**Exercise directions:** Pictures within the data are to be left out; everything else must be reproduced exactly.

**Dataset entries:**
__________

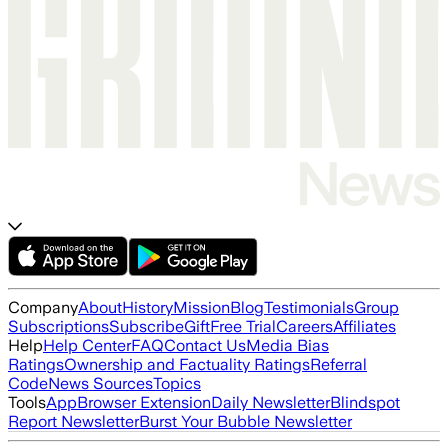
Company
About
History
Mission
Blog
Testimonials
Group
Subscriptions
Subscribe
Gift
Free Trial
Careers
Affiliates
Help
Help Center
FAQ
Contact Us
Media Bias
Ratings
Ownership and Factuality Ratings
Referral
Code
News Sources
Topics
Tools
App
Browser Extension
Daily Newsletter
Blindspot
Report Newsletter
Burst Your Bubble Newsletter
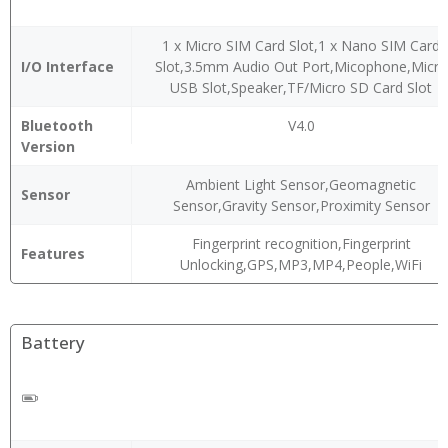
1 x Micro SIM Card Slot,1 x Nano SIM Card
I/O Interface
Slot,3.5mm Audio Out Port,Micophone,Micro
USB Slot,Speaker,TF/Micro SD Card Slot
Bluetooth
V4.0
Version
Ambient Light Sensor,Geomagnetic
Sensor
Sensor,Gravity Sensor,Proximity Sensor
Fingerprint recognition,Fingerprint
Features
Unlocking,GPS,MP3,MP4,People,WiFi
Battery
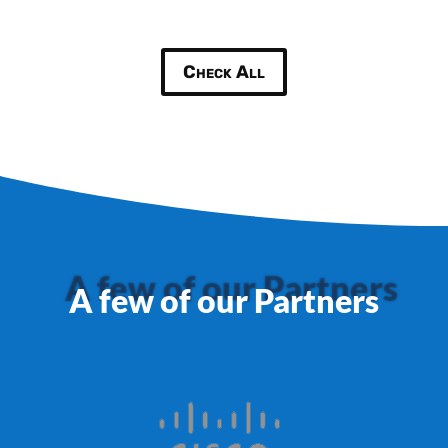
Check All
A few of our Partners
A few of our Partners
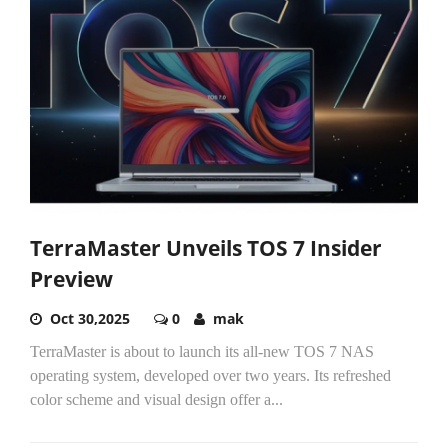
TerraMaster Unveils TOS 7 Insider
Preview
Oct 30,2025
0
mak
TerraMaster is about to launch its all-new TOS 7 NAS
operating system, developed over two years. Its refreshed
color scheme and visual design offer a...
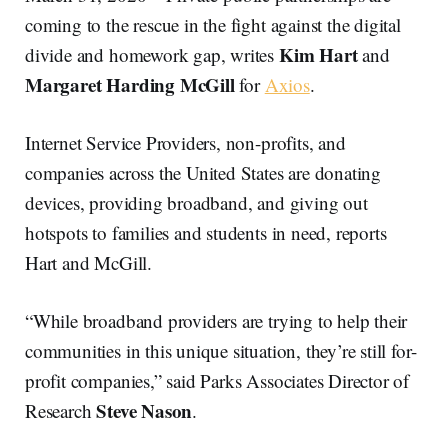
coming to the rescue in the fight against the digital
Kim Hart
divide and homework gap, writes
and
Margaret Harding McGill
for
Axios
.
Internet Service Providers, non-profits, and
companies across the United States are donating
devices, providing broadband, and giving out
hotspots to families and students in need, reports
Hart and McGill.
“While broadband providers are trying to help their
communities in this unique situation, they’re still for-
profit companies,” said Parks Associates Director of
Steve Nason
Research
.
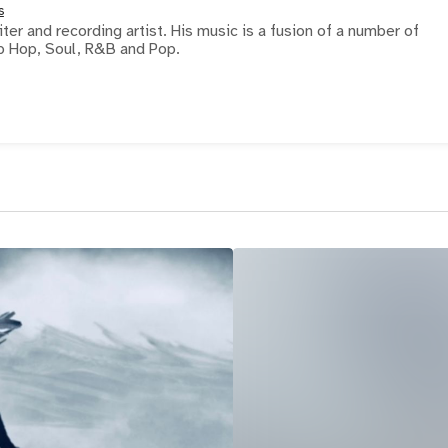
s
iter and recording artist. His music is a fusion of a number of
ip Hop, Soul, R&B and Pop.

__________

**Your solution:**
Company
About
History
Mission
Blog
Testimonials
Group
Subscriptions
Subscribe
Gift
Free Trial
Careers
Affiliates
Help
Help Center
FAQ
Contact Us
Media Bias
Ratings
Ownership and Factuality Ratings
Referral
Code
News Sources
Topics
Tools
App
Browser Extension
Daily Newsletter
Blindspot
Report Newsletter
Burst Your Bubble Newsletter
1 x Micro SIM Card Slot,1 x Nano SIM Card
I/O Interface
Slot,3.5mm Audio Out Port,Micophone,Micro
USB Slot,Speaker,TF/Micro SD Card Slot
Bluetooth
V4.0
Version
Ambient Light Sensor,Geomagnetic
Sensor
Sensor,Gravity Sensor,Proximity Sensor
Fingerprint recognition,Fingerprint
Features
Unlocking,GPS,MP3,MP4,People,WiFi
Battery
Check All
A few of our Partners
A few of our Partners
TerraMaster Unveils TOS 7 Insider
Preview
Oct 30,2025
0
mak
TerraMaster is about to launch its all-new TOS 7 NAS
operating system, developed over two years. Its refreshed
color scheme and visual design offer a...
coming to the rescue in the fight against the digital
Kim Hart
divide and homework gap, writes
and
Margaret Harding McGill
for
Axios
.
Internet Service Providers, non-profits, and
companies across the United States are donating
devices, providing broadband, and giving out
hotspots to families and students in need, reports
Hart and McGill.
“While broadband providers are trying to help their
communities in this unique situation, they’re still for-
profit companies,” said Parks Associates Director of
Steve Nason
Research
.
s
iter and recording artist. His music is a fusion of a number of
ip Hop, Soul, R&B and Pop.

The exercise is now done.